I have a set of matrices $A_1,\ldots,A_n$ and another set $B_i = A_i^{-1}$ for $i = 1,\ldots, n$ (I assume $A_i$ are invertible). Let $\mathcal{A} = \{A_i\} \cup \{B_i\}$.
What are some simple conditions under which
$$\prod_{k=1}^r C_k = I$$
(for $C_k \in \mathcal{A}$ and $r$ an integer) if and only if the $C_k$ are directly cancelling because $A_i$ are multiplied by $B_i$ in some order (i.e. everything cancels out exactly)?
More mathematically:
Say we have the free group generated by $S = \{1 ,\ldots,n\}$, and a homomorphism $h(i) = A_i$ for $i \in S$. Under what conditions the kernel of $h$ is the identity?
(This is a follow-up to this: Under what conditions each of the matrices generated by a finite set of matrices unique?)

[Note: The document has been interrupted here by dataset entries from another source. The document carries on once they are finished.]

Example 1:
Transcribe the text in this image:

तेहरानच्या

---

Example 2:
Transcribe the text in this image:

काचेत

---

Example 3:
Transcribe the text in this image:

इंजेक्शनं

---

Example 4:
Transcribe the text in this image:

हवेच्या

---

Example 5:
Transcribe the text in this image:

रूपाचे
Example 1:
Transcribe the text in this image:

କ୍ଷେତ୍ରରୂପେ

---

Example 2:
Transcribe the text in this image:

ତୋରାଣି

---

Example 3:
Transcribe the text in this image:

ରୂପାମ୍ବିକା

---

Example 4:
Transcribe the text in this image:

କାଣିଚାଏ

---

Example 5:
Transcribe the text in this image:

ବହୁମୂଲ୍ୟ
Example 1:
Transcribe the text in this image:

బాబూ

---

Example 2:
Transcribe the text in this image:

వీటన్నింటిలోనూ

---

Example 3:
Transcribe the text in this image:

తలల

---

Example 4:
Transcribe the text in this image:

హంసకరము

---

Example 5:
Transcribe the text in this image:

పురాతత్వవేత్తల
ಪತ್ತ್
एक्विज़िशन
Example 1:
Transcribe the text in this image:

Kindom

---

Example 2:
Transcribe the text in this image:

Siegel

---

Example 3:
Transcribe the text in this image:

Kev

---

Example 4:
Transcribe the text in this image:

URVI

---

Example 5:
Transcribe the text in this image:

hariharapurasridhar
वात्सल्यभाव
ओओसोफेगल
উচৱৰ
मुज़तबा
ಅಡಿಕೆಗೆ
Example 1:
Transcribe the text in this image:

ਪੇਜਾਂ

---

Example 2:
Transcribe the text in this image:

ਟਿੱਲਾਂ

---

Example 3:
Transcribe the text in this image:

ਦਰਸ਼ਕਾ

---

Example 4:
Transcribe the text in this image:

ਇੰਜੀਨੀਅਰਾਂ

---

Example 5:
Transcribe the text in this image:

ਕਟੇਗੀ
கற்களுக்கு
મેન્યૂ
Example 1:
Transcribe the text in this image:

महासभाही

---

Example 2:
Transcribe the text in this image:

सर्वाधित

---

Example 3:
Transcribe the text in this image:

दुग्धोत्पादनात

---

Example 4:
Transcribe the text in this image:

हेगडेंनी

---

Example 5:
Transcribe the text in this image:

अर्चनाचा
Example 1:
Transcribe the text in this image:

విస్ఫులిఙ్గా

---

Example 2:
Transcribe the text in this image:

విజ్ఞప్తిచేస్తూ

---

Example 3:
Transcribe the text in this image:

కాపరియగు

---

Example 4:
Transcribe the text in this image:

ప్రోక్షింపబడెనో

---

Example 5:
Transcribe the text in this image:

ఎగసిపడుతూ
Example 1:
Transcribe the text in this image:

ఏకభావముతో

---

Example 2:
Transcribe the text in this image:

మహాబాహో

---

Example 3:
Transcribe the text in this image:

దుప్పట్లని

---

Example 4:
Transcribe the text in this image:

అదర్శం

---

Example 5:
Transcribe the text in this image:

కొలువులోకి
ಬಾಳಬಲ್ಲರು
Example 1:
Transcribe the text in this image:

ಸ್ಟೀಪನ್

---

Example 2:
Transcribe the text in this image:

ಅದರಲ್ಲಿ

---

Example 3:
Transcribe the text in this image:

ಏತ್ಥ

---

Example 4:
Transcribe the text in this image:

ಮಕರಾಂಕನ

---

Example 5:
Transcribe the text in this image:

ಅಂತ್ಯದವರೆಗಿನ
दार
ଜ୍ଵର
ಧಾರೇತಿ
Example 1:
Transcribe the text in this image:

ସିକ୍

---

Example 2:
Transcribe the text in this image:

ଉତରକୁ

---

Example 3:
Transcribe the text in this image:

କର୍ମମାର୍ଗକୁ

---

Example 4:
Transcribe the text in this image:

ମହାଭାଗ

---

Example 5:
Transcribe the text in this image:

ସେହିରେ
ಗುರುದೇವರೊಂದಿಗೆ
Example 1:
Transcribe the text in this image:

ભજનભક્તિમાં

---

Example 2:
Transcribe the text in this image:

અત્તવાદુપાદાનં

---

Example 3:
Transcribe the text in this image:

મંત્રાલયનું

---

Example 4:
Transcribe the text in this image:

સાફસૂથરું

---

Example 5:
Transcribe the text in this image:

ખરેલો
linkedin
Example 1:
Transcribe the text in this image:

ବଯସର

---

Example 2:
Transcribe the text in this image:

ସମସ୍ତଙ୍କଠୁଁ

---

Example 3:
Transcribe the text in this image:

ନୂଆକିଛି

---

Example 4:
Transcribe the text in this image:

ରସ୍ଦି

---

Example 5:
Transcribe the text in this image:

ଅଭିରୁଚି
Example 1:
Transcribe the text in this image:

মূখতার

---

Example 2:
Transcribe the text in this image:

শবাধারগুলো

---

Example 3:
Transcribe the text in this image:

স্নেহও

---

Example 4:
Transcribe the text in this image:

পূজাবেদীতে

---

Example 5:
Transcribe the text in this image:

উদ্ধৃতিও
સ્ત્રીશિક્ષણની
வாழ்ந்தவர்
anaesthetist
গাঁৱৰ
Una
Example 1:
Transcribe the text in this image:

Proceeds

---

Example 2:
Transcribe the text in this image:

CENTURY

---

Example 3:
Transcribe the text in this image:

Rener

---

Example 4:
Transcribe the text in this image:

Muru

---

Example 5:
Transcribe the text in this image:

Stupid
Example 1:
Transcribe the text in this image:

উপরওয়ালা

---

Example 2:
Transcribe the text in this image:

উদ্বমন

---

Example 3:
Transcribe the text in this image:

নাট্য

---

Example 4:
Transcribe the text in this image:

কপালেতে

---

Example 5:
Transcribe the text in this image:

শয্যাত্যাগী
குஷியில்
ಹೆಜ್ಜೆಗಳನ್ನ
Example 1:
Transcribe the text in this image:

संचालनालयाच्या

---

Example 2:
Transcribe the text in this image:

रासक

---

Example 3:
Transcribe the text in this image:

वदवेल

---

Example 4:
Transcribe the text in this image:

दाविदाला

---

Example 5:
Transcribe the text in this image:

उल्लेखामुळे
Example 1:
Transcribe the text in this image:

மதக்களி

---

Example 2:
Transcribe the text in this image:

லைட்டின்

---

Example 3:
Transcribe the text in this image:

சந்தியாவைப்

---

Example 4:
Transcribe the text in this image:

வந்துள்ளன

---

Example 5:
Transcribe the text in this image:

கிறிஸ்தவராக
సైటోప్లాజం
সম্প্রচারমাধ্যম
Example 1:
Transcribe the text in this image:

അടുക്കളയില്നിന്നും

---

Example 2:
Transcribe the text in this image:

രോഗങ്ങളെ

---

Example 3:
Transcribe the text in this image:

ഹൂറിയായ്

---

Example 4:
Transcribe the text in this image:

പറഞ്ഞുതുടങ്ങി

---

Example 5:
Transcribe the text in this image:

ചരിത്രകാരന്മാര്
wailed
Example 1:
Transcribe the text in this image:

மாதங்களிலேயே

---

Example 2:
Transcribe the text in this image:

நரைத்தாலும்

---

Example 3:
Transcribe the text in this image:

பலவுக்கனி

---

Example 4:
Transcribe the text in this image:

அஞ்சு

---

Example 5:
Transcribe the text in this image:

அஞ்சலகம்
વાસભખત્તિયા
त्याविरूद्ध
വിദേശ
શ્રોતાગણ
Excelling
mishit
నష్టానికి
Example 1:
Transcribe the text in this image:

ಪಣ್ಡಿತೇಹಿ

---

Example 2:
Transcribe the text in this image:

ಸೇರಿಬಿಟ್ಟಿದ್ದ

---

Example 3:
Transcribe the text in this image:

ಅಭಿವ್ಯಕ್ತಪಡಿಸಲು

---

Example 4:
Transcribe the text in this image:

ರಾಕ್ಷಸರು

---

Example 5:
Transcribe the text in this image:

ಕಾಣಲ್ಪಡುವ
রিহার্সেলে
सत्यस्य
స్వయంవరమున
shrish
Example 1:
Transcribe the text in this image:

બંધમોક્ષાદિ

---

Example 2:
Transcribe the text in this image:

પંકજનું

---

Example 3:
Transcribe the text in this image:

First of all it is trivial to show that if that your condition holds true up to rotation. Indeed let $Z$ be the last matrix in the sequence $C_k$. Then trivially $$ Z\prod C_k Z^{-1} =I $$ Now we can claim that for the last matrix in the sequence it is inverse of the rest of the product. This is the necessary and sufficient condition. And this implies the same property for any other last matrix obtained by the rotation.